**STATED PROBLEM**:
Copy the material below word for word, beginning with the line that contains "common name: Dark crottle" and continuing through its final line. Omit the pictures.
=== SUPPLIED ENTRIES ===
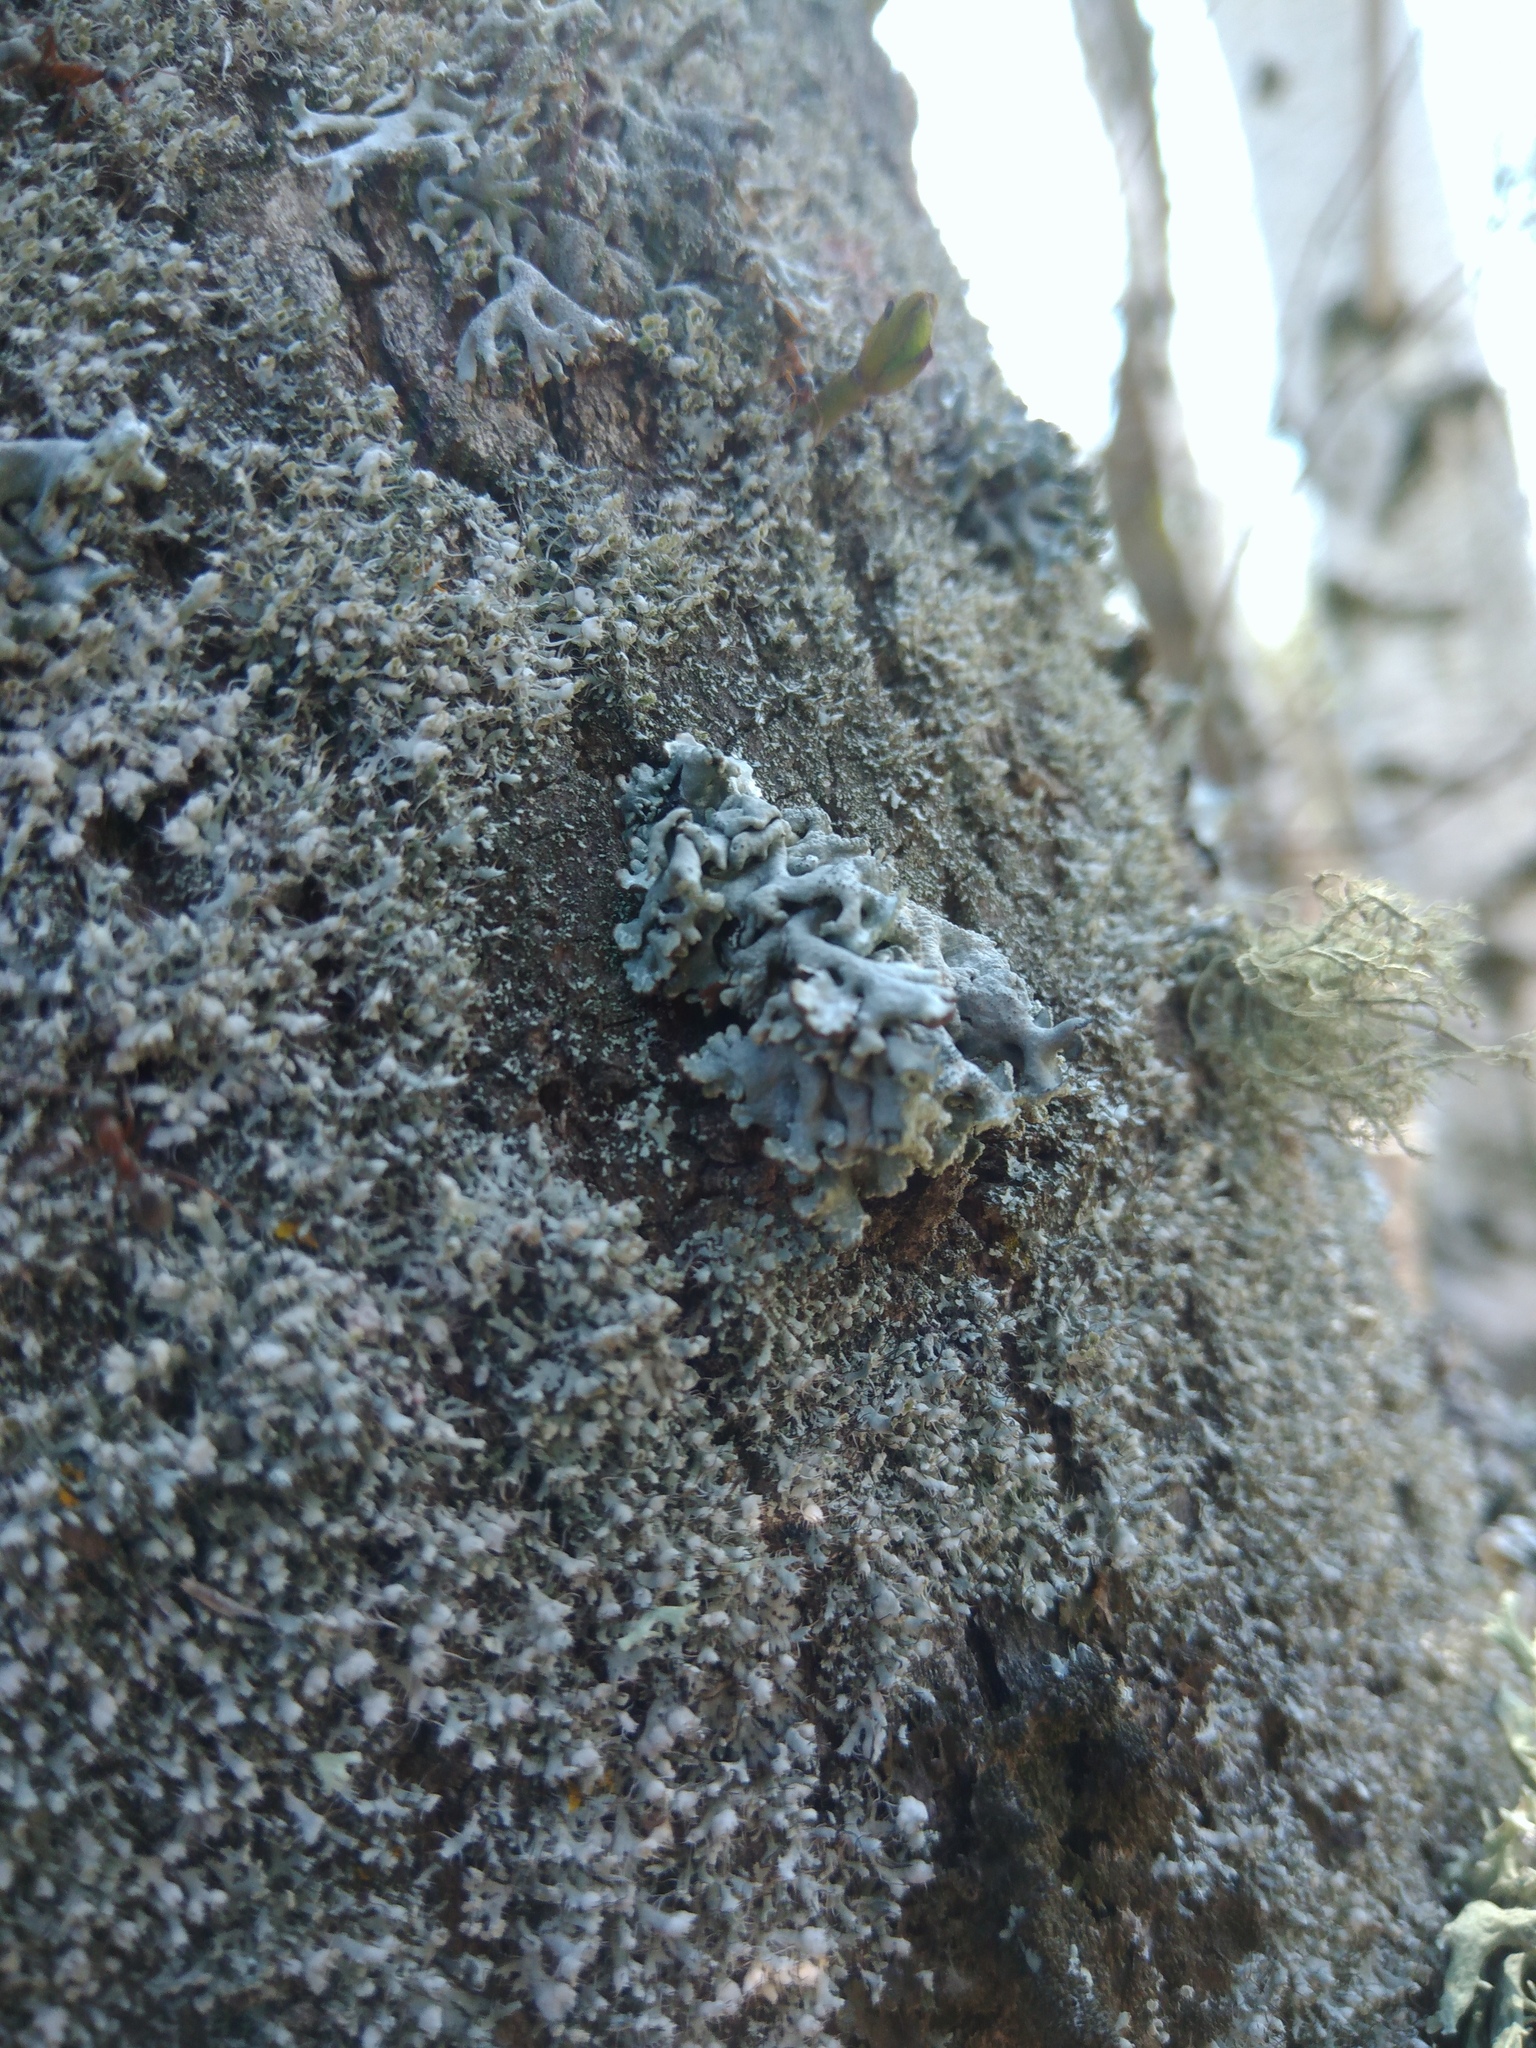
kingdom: Fungi
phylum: Ascomycota
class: Lecanoromycetes
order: Lecanorales
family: Parmeliaceae
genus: Hypogymnia
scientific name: Hypogymnia physodes
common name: Dark crottle
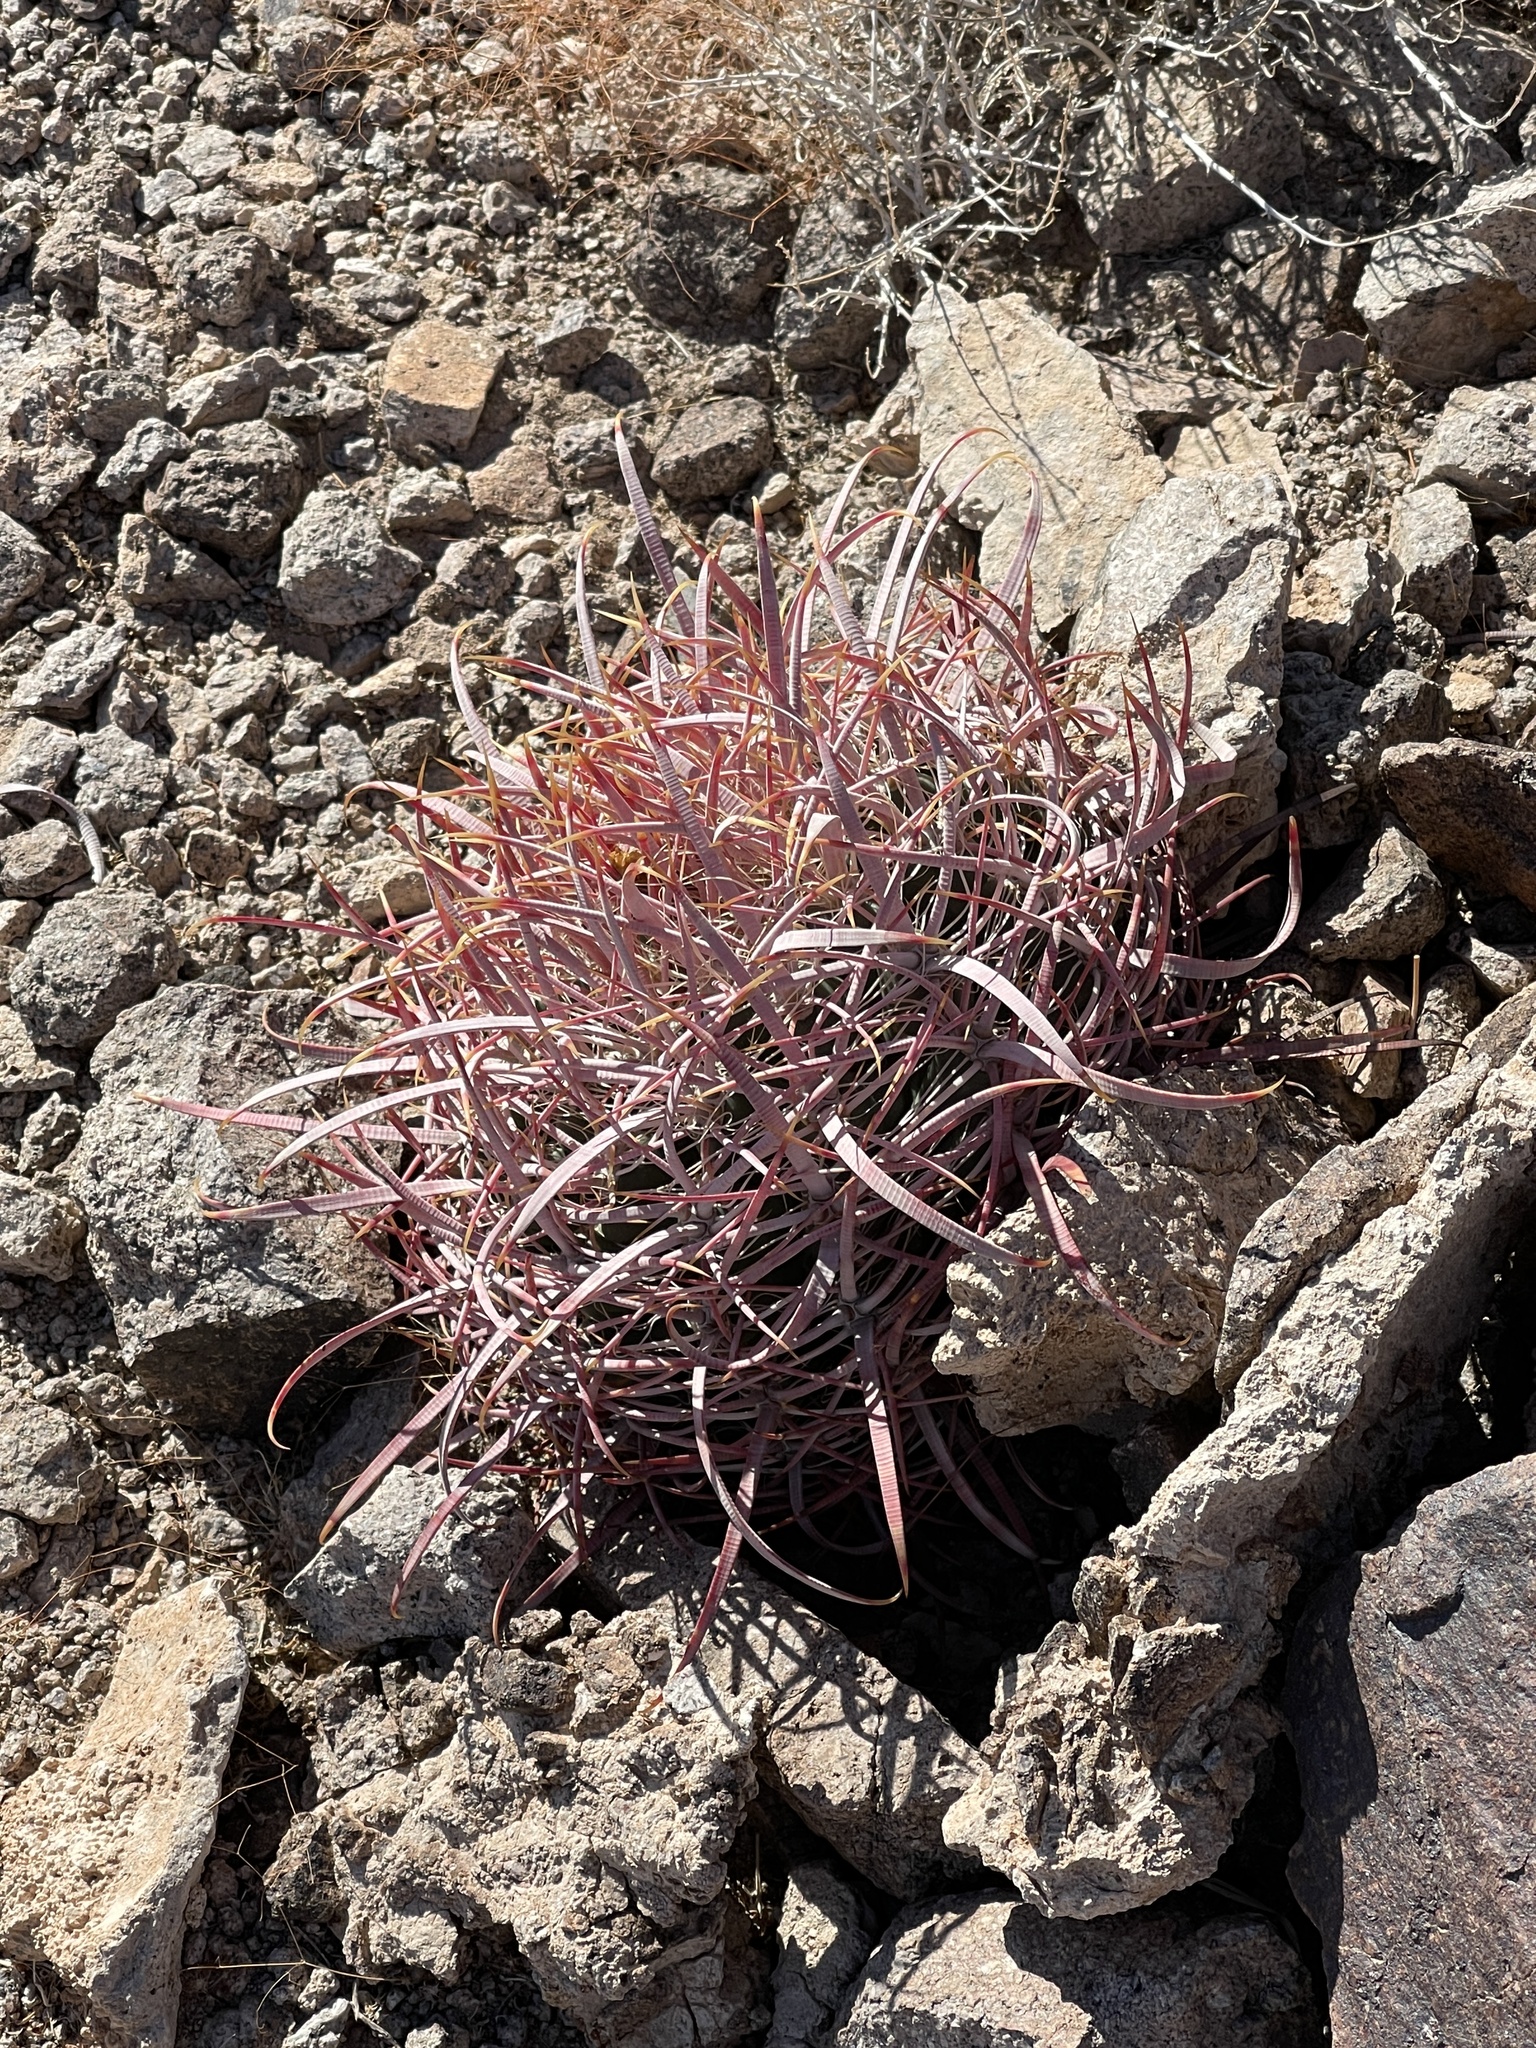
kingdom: Plantae
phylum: Tracheophyta
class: Magnoliopsida
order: Caryophyllales
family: Cactaceae
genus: Ferocactus
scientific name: Ferocactus cylindraceus
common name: California barrel cactus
===
**RESULT BELOW**:
common name: Dark crottle
kingdom: Plantae
phylum: Tracheophyta
class: Magnoliopsida
order: Caryophyllales
family: Cactaceae
genus: Ferocactus
scientific name: Ferocactus cylindraceus
common name: California barrel cactus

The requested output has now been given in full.